Easier to say if you're not the one getting 81 cents to the dollar.
That point has been debunked for just about forever now, including from Robert Reich, former Secretary of Labor to Bill Clinton, and about as feminist friendly as a man could be.
The net net being that if there is a gender wage gap, it's on the order of 6 cents to the dollar, not 23 or 19 cents.
Do you have a better source? Not being snarky, but a couple of sentences with no cites isn't particularly compelling.
Especially when he starts by saying it's a rough estimate, and finishes by saying that the pay differential does exist, and is partly caused by bias and prejudice.
> Q: I’d be interested to know your thoughts on the feminisation of poverty and the male-female wage differential. How much of that is due to career choice?
> A: Rough estimate: About 50 percent of the differential has to do with different career choices made by women and men. Twenty-five percent involves greater time women spend on care-taking of children and elderly relatives. The other 25 percent is due to bias and prejudice in the labor market.

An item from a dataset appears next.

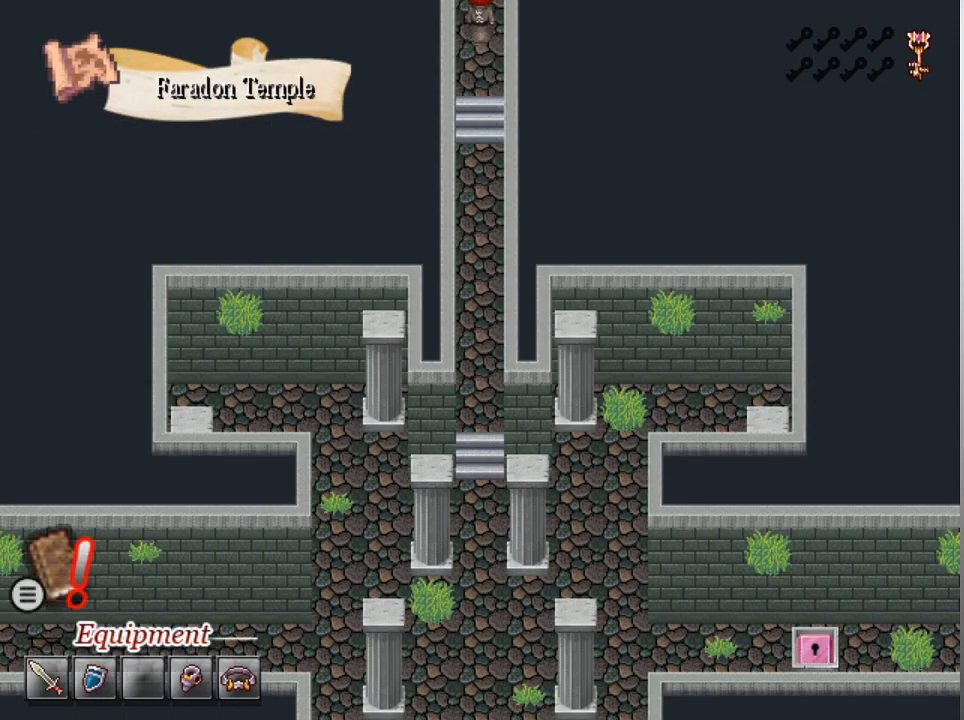
{"buttons": ["L1", "DPAD_UP"], "left_stick": "center", "events": []}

There are a wide variety of takes, pro and con, on the gender wage gap. It's clearly very political, and so for every report X you can easily find !X out there.
It's also useful to know how this wage gap is calculated. So as you search, see if you can find any source that says this is an apples to apples comparison. Men of some age and schooling in some field compared to women of the same age and schooling in the same field. Because the 77 cents number, the 81 cents number really seems to from adding up all wages in all fields from men and comparing them to all wages in all fields from women.
Here is a report from CONSAD commissioned, I believe from the Labor Department under GWB, removed from gov't websites when President Obama came into office, and if you google it, a report criticized by many on the left, frequently and loudly.
What is interesting is that, I believe, all of these supposedly conservative reports and analysis support what Robert Reich is saying (and/or vice versa.)
That point has been debunked for just about forever now, including from Robert Reich, former Secretary of Labor to Bill Clinton, and about as feminist friendly as a man could be.
The net net being that if there is a gender wage gap, it's on the order of 6 cents to the dollar, not 23 or 19 cents.
http://www.freakonomics.com/2008/05/01/robert-reich-answers-...
We also know that many if not most young female college graduates do better with salary than their male counterparts.